BEGIN Material for the task

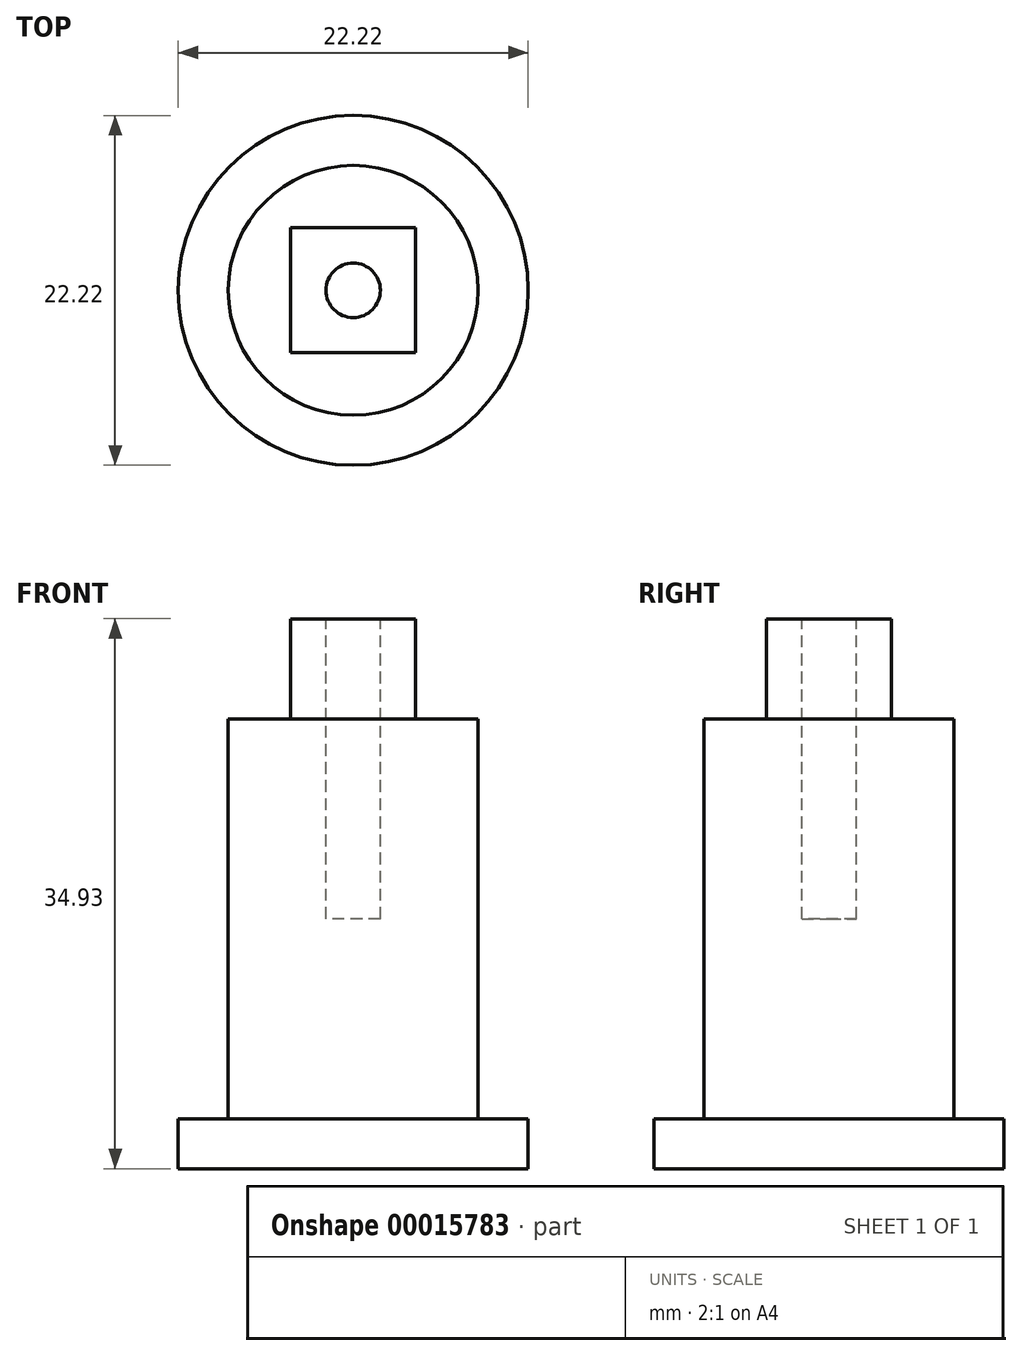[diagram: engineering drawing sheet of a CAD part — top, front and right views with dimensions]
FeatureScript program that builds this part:
annotation { "Feature Type Name" : "Feature", "Feature Type Description" : "" }
export const myFeature = defineFeature(function(context is Context, id is Id, definition is map)
    precondition{}
    {
        {
            var Q0;
            Q0=qCreatedBy(makeId("Top.planeOp"),FACE);
            var sketch = newSketch(context, id + "F0", { "sketchPlane" : qUnion([Q0])});
            skCircle(sketch, "E0", {"center": v(0, 0) * mm, "radius": 11.11 * mm});
            skSolve(sketch);
        }
        {
            var Q0;
            Q0 = qSketchRegion(id + "F0", true);
            extrude(context, id + "F1", {"entities" : qUnion([Q0]), "depth" : 3.17 * mm});
        }
        {
            var Q0;
            Q0=makeQuery(id+"F1.opExtrude","CAP_FACE",FACE,{"disambiguationData":[OSD([sQuery(id+"F0.wireOp",EDGE,"E0")])],"isStart":false});
            var sketch = newSketch(context, id + "F2", { "sketchPlane" : qUnion([Q0])});
            skCircle(sketch, "E1", {"center": v(0, 0) * mm, "radius": 7.94 * mm});
            skSolve(sketch);
        }
        {
            var Q0;
            Q0 = qSketchRegion(id + "F2", true);
            extrude(context, id + "F3", {"entities" : qUnion([Q0]), "operationType" : NewBodyOperationType.ADD, "depth" : 25.4 * mm});
        }
        {
            var Q0;
            Q0=makeQuery(id+"F3.opExtrude","CAP_FACE",FACE,{"disambiguationData":[OSD([sQuery(id+"F2.wireOp",EDGE,"E1")])],"isStart":false});
            var sketch = newSketch(context, id + "F4", { "sketchPlane" : qUnion([Q0])});
            skLineSegment(sketch, "E2.bottom", {"start": v(3.97, 3.97) * mm, "end": v(-3.97, 3.97) * mm});
            skLineSegment(sketch, "E2.top", {"start": v(3.97, -3.97) * mm, "end": v(-3.97, -3.97) * mm});
            skLineSegment(sketch, "E2.left", {"start": v(3.97, 3.97) * mm, "end": v(3.97, -3.97) * mm});
            skLineSegment(sketch, "E2.right", {"start": v(-3.97, 3.97) * mm, "end": v(-3.97, -3.97) * mm});
            skPoint(sketch, "E2.middle", {"position": v(0, 0) * mm});
            skSolve(sketch);
        }
        {
            var Q0;
            Q0 = qSketchRegion(id + "F4", true);
            extrude(context, id + "F5", {"entities" : qUnion([Q0]), "operationType" : NewBodyOperationType.ADD, "depth" : 6.35 * mm});
        }
        {
            var Q0;
            Q0=makeQuery(id+"F5.opExtrude","CAP_FACE",FACE,{"disambiguationData":[OSD([sQuery(id+"F4.wireOp",EDGE,"E2.bottom"),sQuery(id+"F4.wireOp",EDGE,"E2.top"),sQuery(id+"F4.wireOp",EDGE,"E2.left"),sQuery(id+"F4.wireOp",EDGE,"E2.right")])],"isStart":false});
            var sketch = newSketch(context, id + "F6", { "sketchPlane" : qUnion([Q0])});
            skCircle(sketch, "E3", {"center": v(0, 0) * mm, "radius": 1.73 * mm});
            skSolve(sketch);
        }
        {
            var Q0;
            Q0 = qSketchRegion(id + "F6", true);
            extrude(context, id + "F7", {"entities" : qUnion([Q0]), "operationType" : NewBodyOperationType.REMOVE, "oppositeDirection" : true, "depth" : 19.05 * mm});
        }
    });
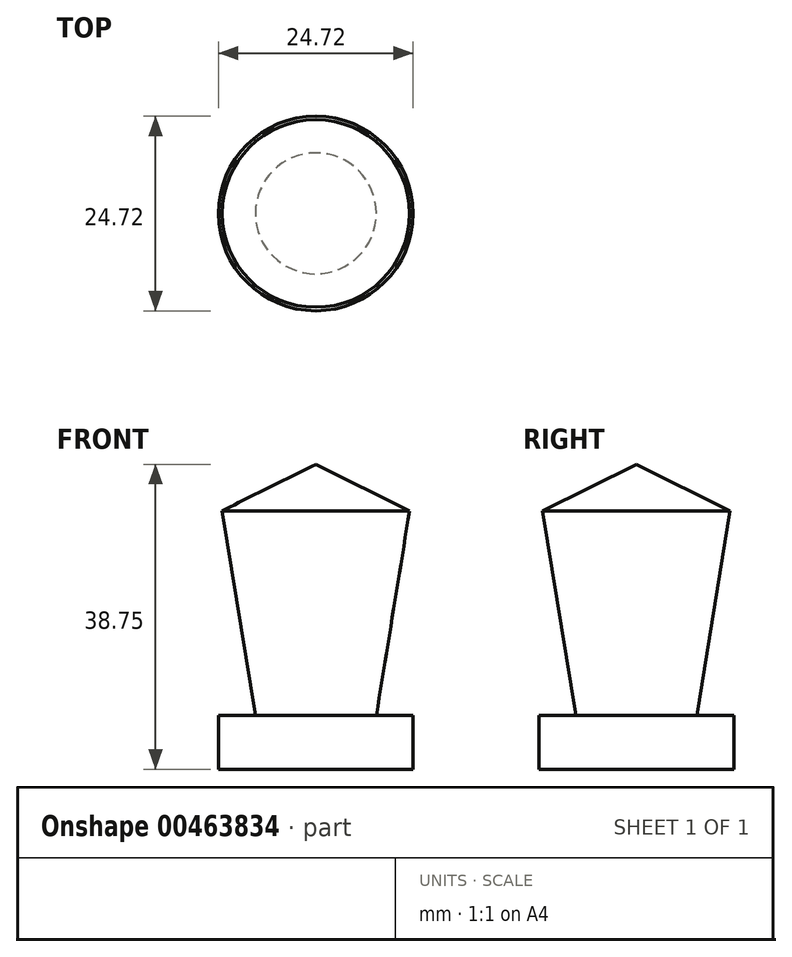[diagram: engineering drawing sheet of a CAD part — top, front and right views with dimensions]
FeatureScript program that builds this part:
annotation { "Feature Type Name" : "Feature", "Feature Type Description" : "" }
export const myFeature = defineFeature(function(context is Context, id is Id, definition is map)
    precondition{}
    {
        {
            var Q0;
            Q0=qCreatedBy(makeId("Front.planeOp"),FACE);
            var sketch = newSketch(context, id + "F0", { "sketchPlane" : qUnion([Q0])});
            skLineSegment(sketch, "E0", {"start": v(0, 17.87) * mm, "end": v(0, -20.88) * mm});
            skLineSegment(sketch, "E1", {"start": v(0, -20.88) * mm, "end": v(12.36, -20.88) * mm});
            skLineSegment(sketch, "E2", {"start": v(12.36, -20.88) * mm, "end": v(12.36, -14.04) * mm});
            skLineSegment(sketch, "E3", {"start": v(12.36, -14.04) * mm, "end": v(7.68, -14.04) * mm});
            skLineSegment(sketch, "E4", {"start": v(7.68, -14.04) * mm, "end": v(11.9, 11.96) * mm});
            skLineSegment(sketch, "E5", {"start": v(0, 17.87) * mm, "end": v(11.9, 11.96) * mm});
            skSolve(sketch);
        }
        {
            var Q0;
            Q0 = qSketchRegion(id + "F0", true);
            var Q1;
            Q1=sQuery(id+"F0.wireOp",EDGE,"E0");
            revolve(context, id + "F1", {"entities" : qUnion([Q0]), "axis" : qUnion([Q1]), "revolveType" : RevolveType.FULL});
        }
    });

END Material for the task

| Goal of the exercise |
Copy each line from the data above that contains the string "skCircle". Matches must have the same upper- and lowercase letters.

| Output below |
            skCircle(sketch, "E0", {"center": v(0, 0) * mm, "radius": 11.11 * mm});
            skCircle(sketch, "E1", {"center": v(0, 0) * mm, "radius": 7.94 * mm});
            skCircle(sketch, "E3", {"center": v(0, 0) * mm, "radius": 1.73 * mm});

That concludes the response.